I watch that man carefully
who runs with his loud happiness
through a big grassy field full of robots standing still
flicking their switches--their switches
are on their backs, halfway
down their spines--into the OFF position
while cackling wildly, with his smooth haircut
never moving. I watch him carefully,
but I can't figure out his operation
or why he controls so much. And I can't understand
why this thin bubble of glass just in front of me
stops me from smashing into his movements,
from finding out if there is something in him
that one could make love to, something that might
justify the proudest country in the world
for giving birth to him.
The thin glass looks like it's being hammered
by more than one sun, but it throws so much back
that the one striking it seems to be turning
into a grey suckermouth. The robots are marching in rows
towards each other now, there are red propellers
coming out of their wrists. They don't seem ready to do battle.

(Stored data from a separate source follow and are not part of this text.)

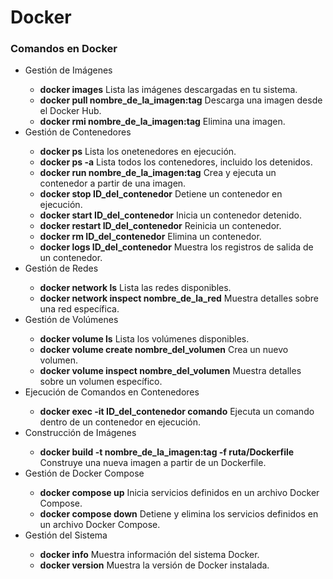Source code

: <h1>Docker</h1>

<h3>Comandos en Docker</h3>

<ul>
  <li>Gestión de Imágenes</li>
  <ul>
    <li><b>docker images</b> Lista las imágenes descargadas en tu sistema.</li>
    <li><b>docker pull nombre_de_la_imagen:tag</b> Descarga una imagen desde el Docker Hub.</li>
    <li><b>docker rmi nombre_de_la_imagen:tag</b> Elimina una imagen.</li>
  </ul>
  <li>Gestión de Contenedores</li>
  <ul>
    <li><b>docker ps</b> Lista los onetenedores en ejecución.</li>
    <li><b>docker ps -a</b> Lista todos los contenedores, incluido los detenidos.</li>
    <li><b>docker run nombre_de_la_imagen:tag</b> Crea y ejecuta un contenedor a partir de una imagen.</li>
    <li><b>docker stop ID_del_contenedor</b> Detiene un contenedor en ejecución.</li>
    <li><b>docker start ID_del_contenedor</b> Inicia un contenedor detenido.</li>
    <li><b>docker restart ID_del_contenedor</b> Reinicia un contenedor.</li>
    <li><b>docker rm ID_del_contenedor</b> Elimina un contenedor.</li>
    <li><b>docker logs ID_del_contenedor</b> Muestra los registros de salida de un contenedor.</li>
  </ul>
  <li>Gestión de Redes</li>
  <ul>
    <li><b>docker network ls</b> Lista las redes disponibles.</li>
    <li><b>docker network inspect nombre_de_la_red</b> Muestra detalles sobre una red específica.</li>
  </ul>
  <li>Gestión de Volúmenes</li>
  <ul>
    <li><b>docker volume ls</b> Lista los volúmenes disponibles.</li>
    <li><b>docker volume create nombre_del_volumen</b> Crea un nuevo volumen.</li>
    <li><b>docker volume inspect nombre_del_volumen</b> Muestra detalles sobre un volumen específico.</li>
  </ul>
  <li>Ejecución de Comandos en Contenedores</li>
  <ul>
    <li><b>docker exec -it ID_del_contenedor comando</b> Ejecuta un comando dentro de un contenedor en ejecución.</li>
  </ul>
  <li>Construcción de Imágenes</li>
  <ul>
    <li><b>docker build -t nombre_de_la_imagen:tag -f ruta/Dockerfile</b> Construye una nueva imagen a partir de un Dockerfile.</li>
  </ul>
  <li>Gestión de Docker Compose</li>
  <ul>
    <li><b>docker compose up</b> Inicia servicios definidos en un archivo Docker Compose.</li>
    <li><b>docker compose down</b> Detiene y elimina los servicios definidos en un archivo Docker Compose.</li>
  </ul>
  <li>Gestión del Sistema</li>
  <ul>
    <li><b>docker info</b> Muestra información del sistema Docker.</li>
    <li><b>docker version</b> Muestra la versión de Docker instalada.</li>
  </ul>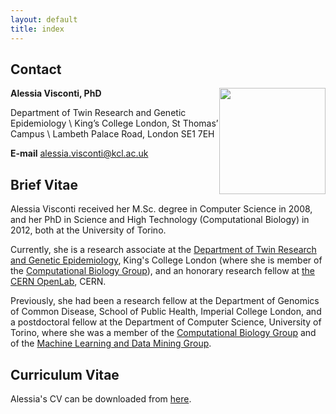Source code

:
 ```yaml
---
layout: default
title: index
---
```



## Contact

<img src="http://www.di.unito.it/~visconti/images/official_pic_small_web_face.png" height="170px" img style="float: right;"/>

**Alessia Visconti, PhD** 

Department of Twin Research and Genetic Epidemiology \\
King’s College London, St Thomas’ Campus \\
Lambeth Palace Road, London SE1 7EH 

**E-mail** [alessia.visconti@kcl.ac.uk](mailto:alessia.visconti@kcl.ac.uk)

	
## Brief Vitae

Alessia Visconti received her M.Sc. degree in Computer Science in 2008, and her PhD in Science and High Technology (Computational Biology) in 2012, both at the University of Torino.

Currently, she is a research associate at the [Department of Twin Research and Genetic Epidemiology](http://www.twinsuk.ac.uk/), King's College London (where she is member of the [Computational Biology Group](http://www.twinsuk.ac.uk/projectcategories/compbio/)), and an honorary research fellow at [the CERN OpenLab](http://openlab.cern/), CERN. 

Previously, she had been a research fellow at the Department of Genomics of Common Disease, School of Public Health, Imperial College London, and a postdoctoral fellow at the Department of Computer Science, University of Torino, where she was a member of the [Computational Biology Group](http://compbio.di.unito.it) and of the [Machine Learning and Data Mining Group](http://mldm.di.unito.it).

## Curriculum Vitae

Alessia's CV can be downloaded from [here](https://www.dropbox.com/s/esu3kwmm7sq1vgz/CV-Visconti.pdf).
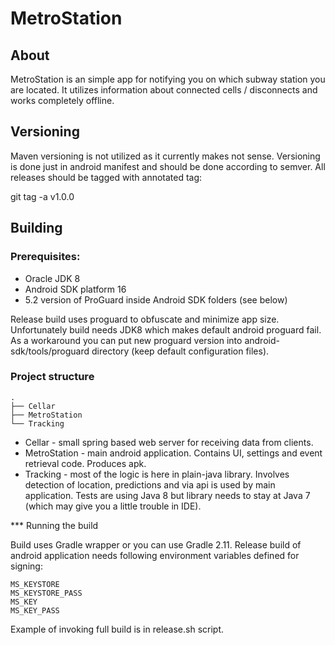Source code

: 
# MetroStation

## About

MetroStation is an simple app for notifying you on which subway station you are located. It utilizes information
about connected cells / disconnects and works completely offline.

## Versioning

Maven versioning is not utilized as it currently makes not sense. Versioning is done just in android manifest and
should be done according to semver. All releases should be tagged with annotated tag:

git tag -a v1.0.0

## Building

### Prerequisites:

 * Oracle JDK 8
 * Android SDK platform 16
 * 5.2 version of ProGuard inside Android SDK folders (see below)

Release build uses proguard to obfuscate and minimize app size. Unfortunately build needs JDK8
which makes default android proguard fail. As a workaround you can put new proguard version into
android-sdk/tools/proguard directory (keep default configuration files).

### Project structure

```
.
├── Cellar
├── MetroStation
└── Tracking
```

 * Cellar - small spring based web server for receiving data from clients.
 * MetroStation - main android application. Contains UI, settings and event retrieval code.
 Produces apk.
 * Tracking - most of the logic is here in plain-java library. Involves detection of location,
 predictions and via api is used by main application. Tests are using Java 8 but library needs
 to stay at Java 7 (which may give you a little trouble in IDE).

*** Running the build

Build uses Gradle wrapper or you can use Gradle 2.11. Release build of android application
needs following environment variables defined for signing:

```
MS_KEYSTORE
MS_KEYSTORE_PASS
MS_KEY
MS_KEY_PASS
```

Example of invoking full build is in release.sh script.



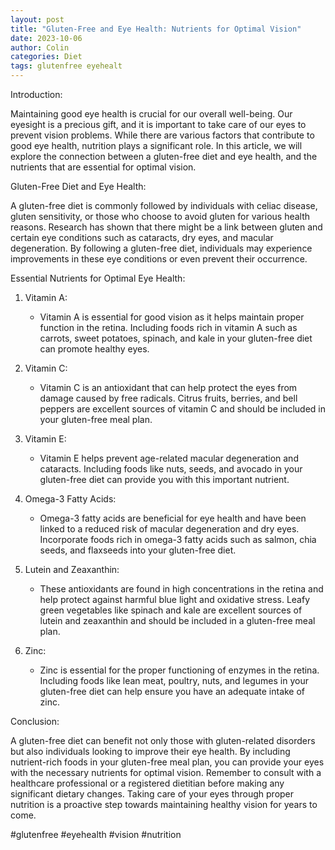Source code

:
 ```yaml
---
layout: post
title: "Gluten-Free and Eye Health: Nutrients for Optimal Vision"
date: 2023-10-06
author: Colin
categories: Diet
tags: glutenfree eyehealt
---
```


Introduction:

Maintaining good eye health is crucial for our overall well-being. Our eyesight is a precious gift, and it is important to take care of our eyes to prevent vision problems. While there are various factors that contribute to good eye health, nutrition plays a significant role. In this article, we will explore the connection between a gluten-free diet and eye health, and the nutrients that are essential for optimal vision.

Gluten-Free Diet and Eye Health:

A gluten-free diet is commonly followed by individuals with celiac disease, gluten sensitivity, or those who choose to avoid gluten for various health reasons. Research has shown that there might be a link between gluten and certain eye conditions such as cataracts, dry eyes, and macular degeneration. By following a gluten-free diet, individuals may experience improvements in these eye conditions or even prevent their occurrence.

Essential Nutrients for Optimal Eye Health:

1. Vitamin A:
   - Vitamin A is essential for good vision as it helps maintain proper function in the retina. Including foods rich in vitamin A such as carrots, sweet potatoes, spinach, and kale in your gluten-free diet can promote healthy eyes.

2. Vitamin C:
   - Vitamin C is an antioxidant that can help protect the eyes from damage caused by free radicals. Citrus fruits, berries, and bell peppers are excellent sources of vitamin C and should be included in your gluten-free meal plan.

3. Vitamin E:
   - Vitamin E helps prevent age-related macular degeneration and cataracts. Including foods like nuts, seeds, and avocado in your gluten-free diet can provide you with this important nutrient.

4. Omega-3 Fatty Acids:
   - Omega-3 fatty acids are beneficial for eye health and have been linked to a reduced risk of macular degeneration and dry eyes. Incorporate foods rich in omega-3 fatty acids such as salmon, chia seeds, and flaxseeds into your gluten-free diet.

5. Lutein and Zeaxanthin:
   - These antioxidants are found in high concentrations in the retina and help protect against harmful blue light and oxidative stress. Leafy green vegetables like spinach and kale are excellent sources of lutein and zeaxanthin and should be included in a gluten-free meal plan.

6. Zinc:
   - Zinc is essential for the proper functioning of enzymes in the retina. Including foods like lean meat, poultry, nuts, and legumes in your gluten-free diet can help ensure you have an adequate intake of zinc.

Conclusion:

A gluten-free diet can benefit not only those with gluten-related disorders but also individuals looking to improve their eye health. By including nutrient-rich foods in your gluten-free meal plan, you can provide your eyes with the necessary nutrients for optimal vision. Remember to consult with a healthcare professional or a registered dietitian before making any significant dietary changes. Taking care of your eyes through proper nutrition is a proactive step towards maintaining healthy vision for years to come.

#glutenfree #eyehealth #vision #nutrition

Their affable master shuts them off again and they totter
into one another and fold up into crude ovals,
limbless as a heap of tight-closed clams.
I can only watch and eat my insides while that smooth man
laughs at the joys of his authority,
but the grass begins to feel good on my urine-coated thighs
and presently the glass bulb begins to give me the intensity
of reflected light, and it puts a soft throb in my forehead
like sex after a lunch of fruit and cheese,
and I go to sleep thinking I might wake up with a weapon
or an abandoned world.
And I feel, between worlds, a switch in my back
that was broken by too hard a flicker of a boss hand,
and now connects to its circuits only once in a while,
at terrible moments that are peaceful for others.